Set of tasks »
**A.** Answer these questions from the physics post on irrelevant operators in Wilsonian RG, one answer per line, marked the same way:
(i) Which section of Schwartz's book discusses the Wilsonian renormalization group equations?
(ii) What value of g does the one-loop calculation give?
(iii) Which 1984 paper does the best answer cite?
**B.** In the physics post on irrelevant operators, reproduce the passage that starts at the words "I had always" and stops after the words "cutoff is high.".

[Physics] Understanding irrelevant operators in Wilsonian RG

effective-field-theoryquantum-field-theoryrenormalization

I had always understood irrelevant operators as operators whose coefficients got smaller at lower energy scales, but there's a passage from Schwartz's Quantum Field Theory and the Standard Model which confuses me. In his discussion of the Wilsonian renormalization group equations (section 23.6), he appears to suggest that the important feature of irrelevant operators is not that they get small, but rather the fact that the low energy physics is insensitive to the UV values of them.

Values of couplings when the cutoff is low are insensitive to the boundary conditions associated with irrelevant operators when the cutoff is high.

Specifically, he uses this in an example with QED

To relate all this rather abstract manipulation to physics, recall the calculation of the electron magnetic moment from Chapter 17. We found that the moment was $g=2$ at tree-level and $g = 2 + \frac{\alpha}{\pi}$ at 1-loop. If we had added to the QED Lagrangian an operator of the form $\mathcal{O}_\sigma = \frac{e}{4} \bar{\psi} \sigma^{\mu \nu} \psi F_{\mu \nu}$ with some coefficient $C_\sigma$, this would have given $g = 2 + \frac{\alpha}{\pi} + C_\sigma$. Since the measured value of $g$ is in excellent agreement with the calculation ignoring $C_\sigma$, we need an explanation of why $\mathcal{O}_\sigma$ should be absent or have a small coeffiicient. […] Say we do add $\mathcal{O}_\sigma$ to the QED Lagrangian with even a very large coefficient, but with the cutoff set to some very high scale $\Lambda_H \sim M_{PI} \sim 10^{19}$ GeV. Then, when the cutoff is lowered,, even a little bit, whatever you set your coefficient to at $M_{PI}$ would be totally irrelevant: the coefficient of $\mathcal{O}_\sigma$ would now be determined completely in terms of $\alpha$. Hence $g$ becomes a calculable function of $\alpha$.

I do not see the equivalence of

$g$ becomes a calculable function of $\alpha$

with

the measured value of $g$ is in excellent agreement with the calculation ignoring $C_\sigma$

Given Schwartz's explanation of Wilsonian RG, it seems the most we could conclude is $g = 2 + \frac{\alpha}{\pi} + C_\sigma(\alpha)$, where $C_\sigma(\alpha)$ is determined by the RGE's. This would seem analogous to the example he works through explicitly, where the coefficient of the irrelevant operator does not become small, but rather becomes a function of only the relevant coefficients at low energy. More generally, I do not see how the notion of irrelevant operators in this framework justifies disregarding them at low energies.

Best Answer

Excellent question. I've long had this same confusion about the meaning of irrelevant couplings in the Wilsonian RG. After reading Schwartz and similar treatments in Weinberg, Srednicki, and the 1984 paper by Polchinski on effective Lagrangians, I think the point is that irrelevant couplings are driven to zero in the IR only to zeroth order in the marginal/relevant couplings-- i.e., what you see in a linearized treatment of the RG flow about a fixed point.

Data shown »
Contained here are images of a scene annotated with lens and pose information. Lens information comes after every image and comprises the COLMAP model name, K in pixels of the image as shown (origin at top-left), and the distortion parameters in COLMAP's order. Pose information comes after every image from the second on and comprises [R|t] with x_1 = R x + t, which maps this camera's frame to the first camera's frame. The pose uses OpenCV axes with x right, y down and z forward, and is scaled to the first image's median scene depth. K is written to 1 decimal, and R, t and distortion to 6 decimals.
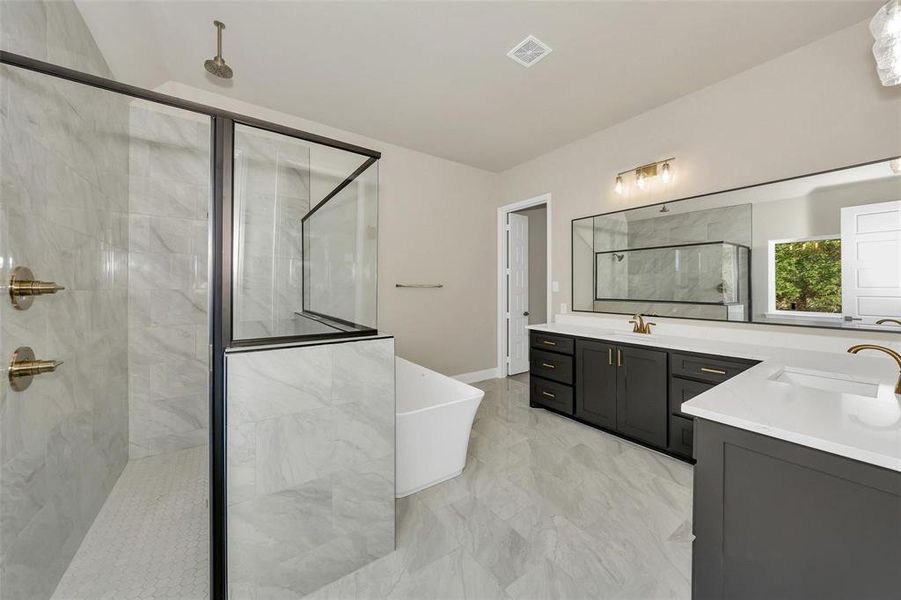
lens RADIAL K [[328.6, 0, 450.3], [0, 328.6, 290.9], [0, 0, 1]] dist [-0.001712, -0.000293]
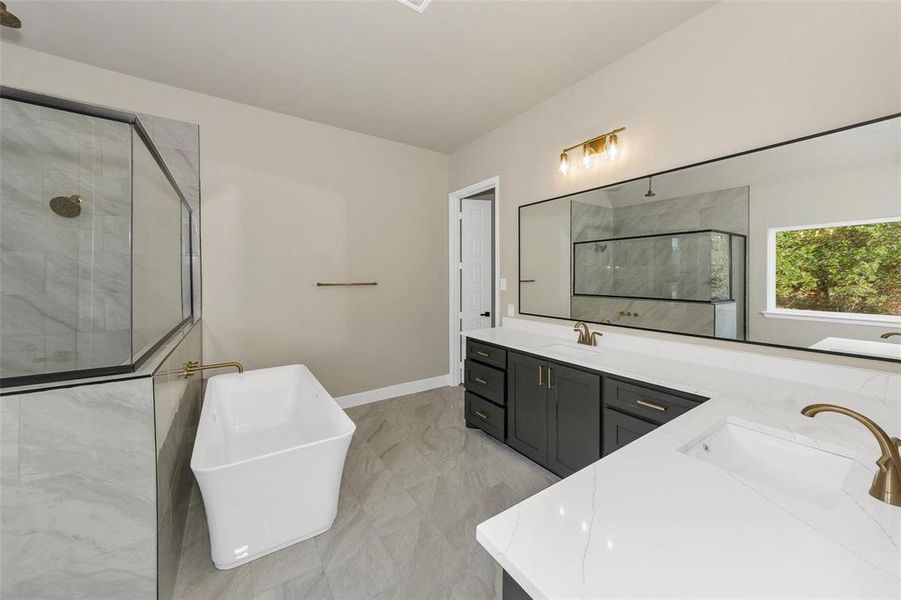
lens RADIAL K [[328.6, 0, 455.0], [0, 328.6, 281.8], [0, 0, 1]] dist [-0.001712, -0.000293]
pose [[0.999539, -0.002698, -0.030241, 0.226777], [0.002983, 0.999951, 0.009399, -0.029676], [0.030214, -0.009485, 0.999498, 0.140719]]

--

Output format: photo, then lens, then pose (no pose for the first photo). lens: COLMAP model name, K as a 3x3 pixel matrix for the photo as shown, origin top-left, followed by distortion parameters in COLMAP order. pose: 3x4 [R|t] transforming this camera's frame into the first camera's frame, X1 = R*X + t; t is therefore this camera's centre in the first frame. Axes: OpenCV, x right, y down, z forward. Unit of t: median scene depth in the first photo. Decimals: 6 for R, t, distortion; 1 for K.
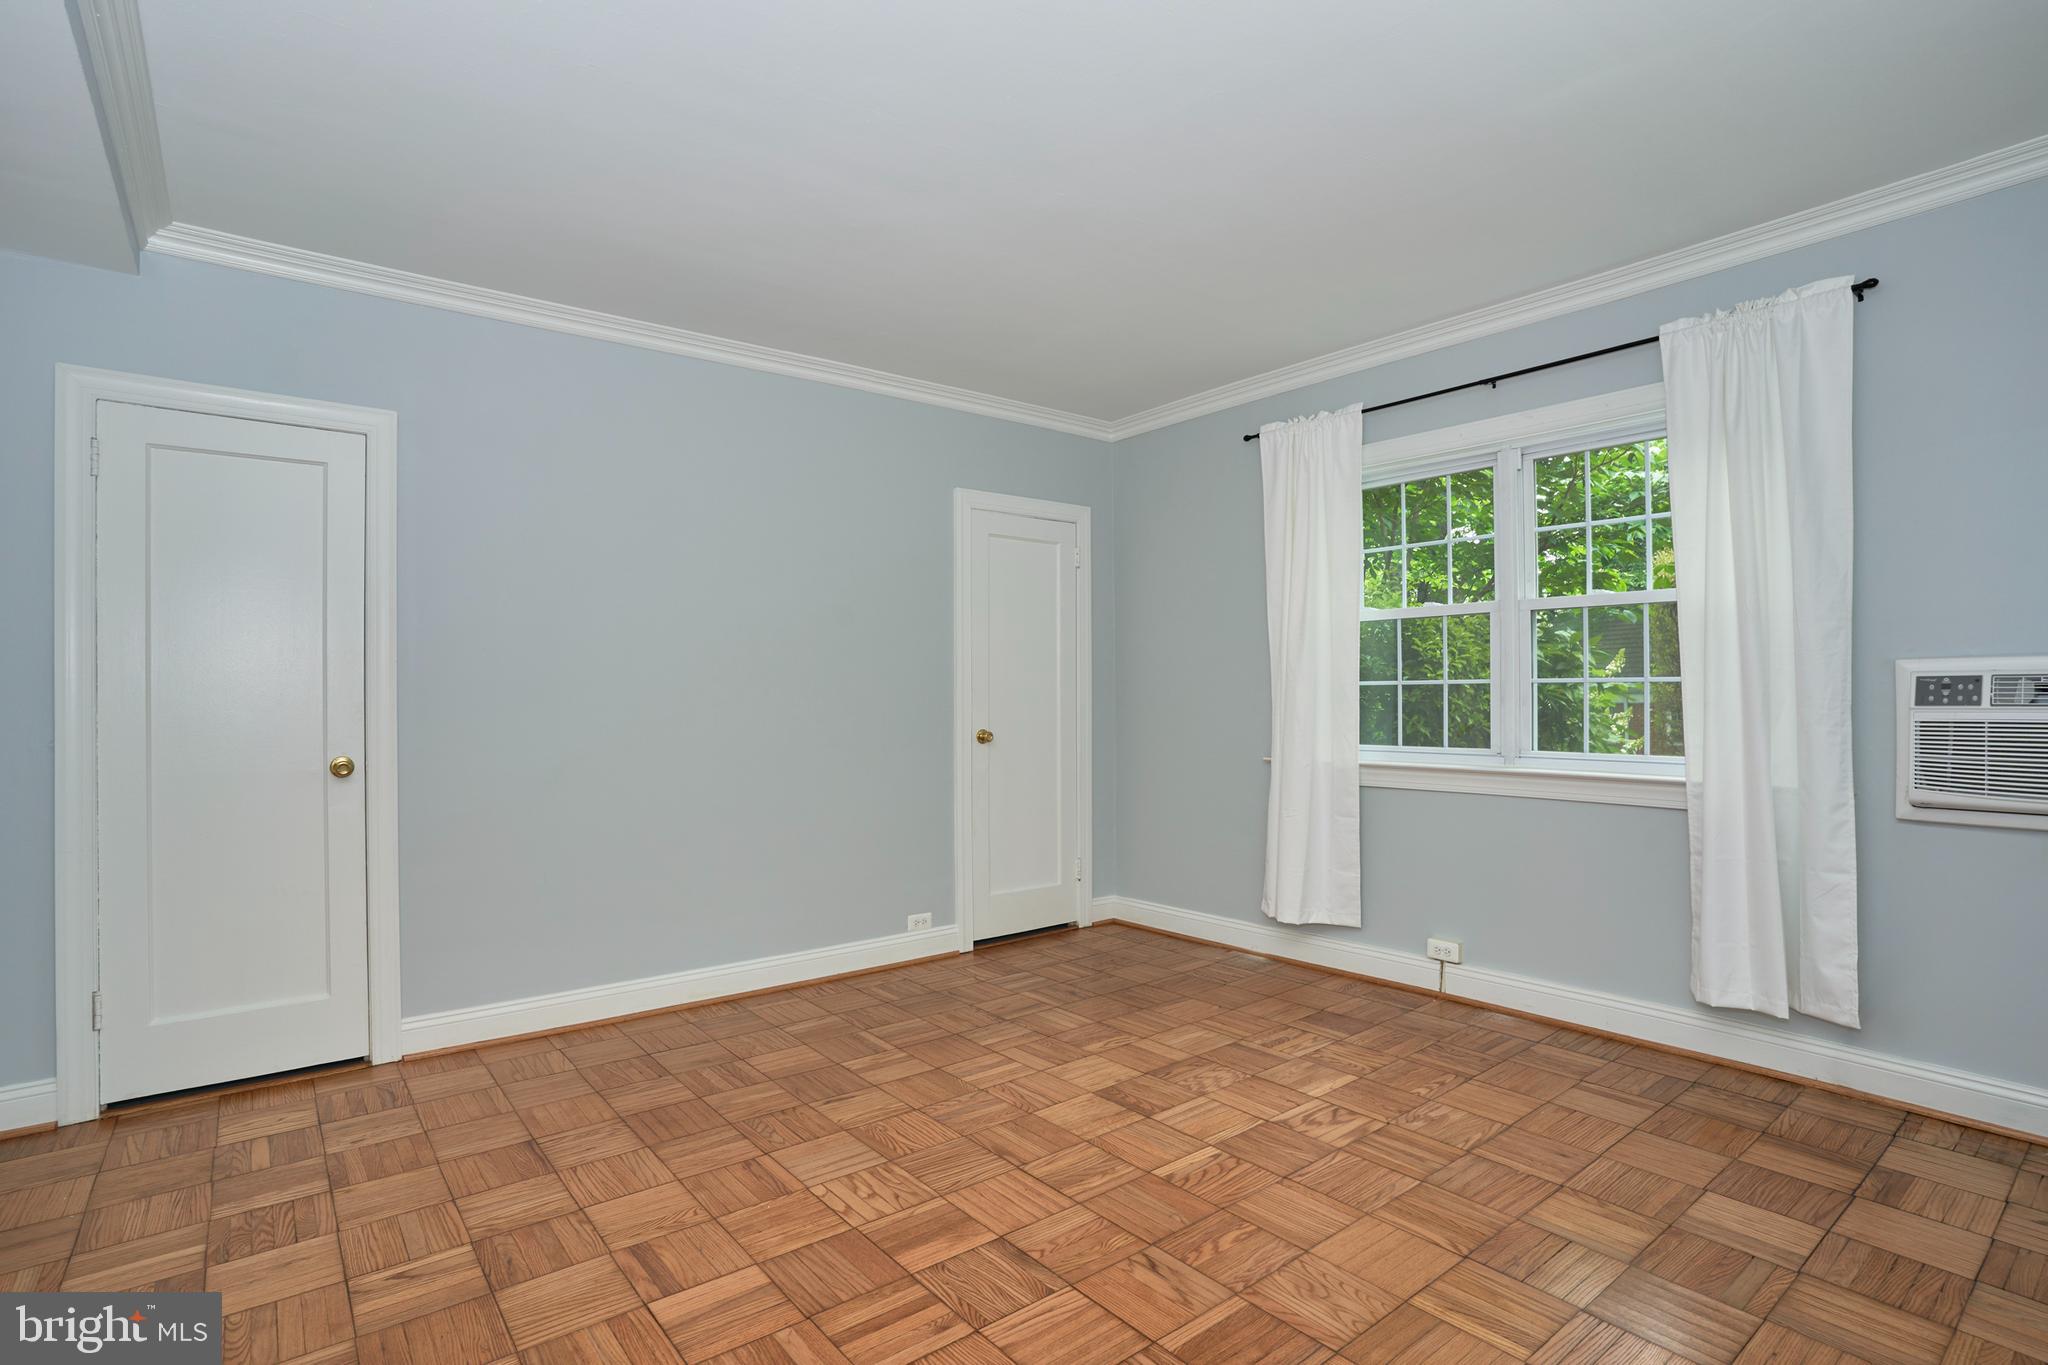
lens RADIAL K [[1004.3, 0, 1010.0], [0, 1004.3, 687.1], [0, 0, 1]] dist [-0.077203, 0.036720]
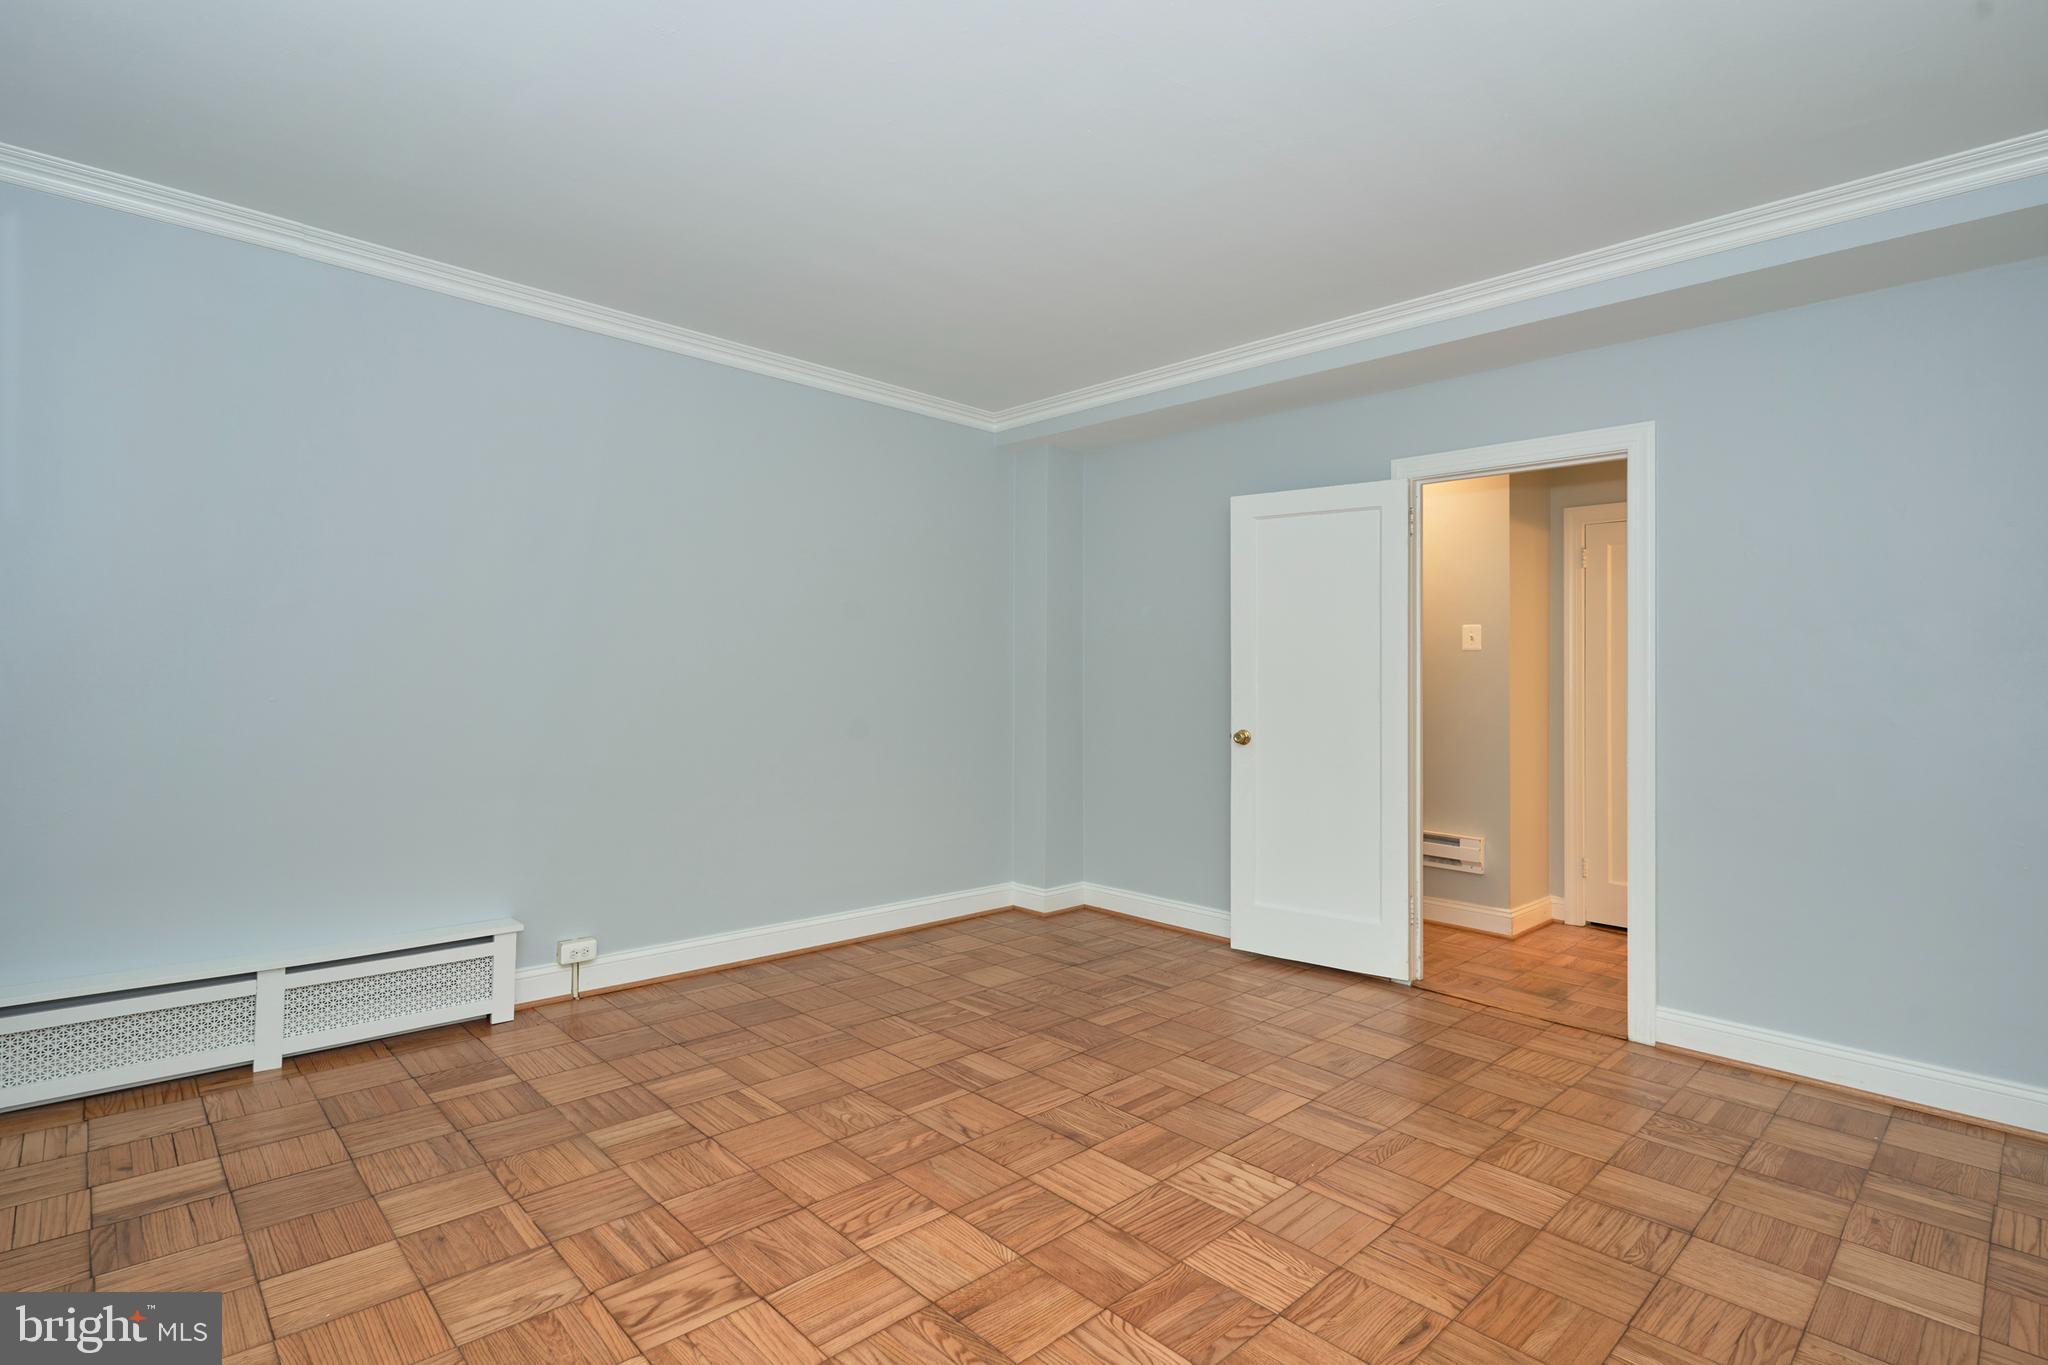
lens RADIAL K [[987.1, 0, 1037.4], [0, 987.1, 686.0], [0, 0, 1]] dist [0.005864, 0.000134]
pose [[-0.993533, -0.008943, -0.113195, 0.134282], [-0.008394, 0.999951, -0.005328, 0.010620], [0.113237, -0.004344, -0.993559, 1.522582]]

Activity answers »
**A.**
(i) Section 23.6.
(ii) g = 2 + α/π.
(iii) Polchinski's paper on effective Lagrangians.

**B.**
I had always understood irrelevant operators as operators whose coefficients got smaller at lower energy scales, but there's a passage from Schwartz's Quantum Field Theory and the Standard Model which confuses me. In his discussion of the Wilsonian renormalization group equations (section 23.6), he appears to suggest that the important feature of irrelevant operators is not that they get small, but rather the fact that the low energy physics is insensitive to the UV values of them.

Values of couplings when the cutoff is low are insensitive to the boundary conditions associated with irrelevant operators when the cutoff is high.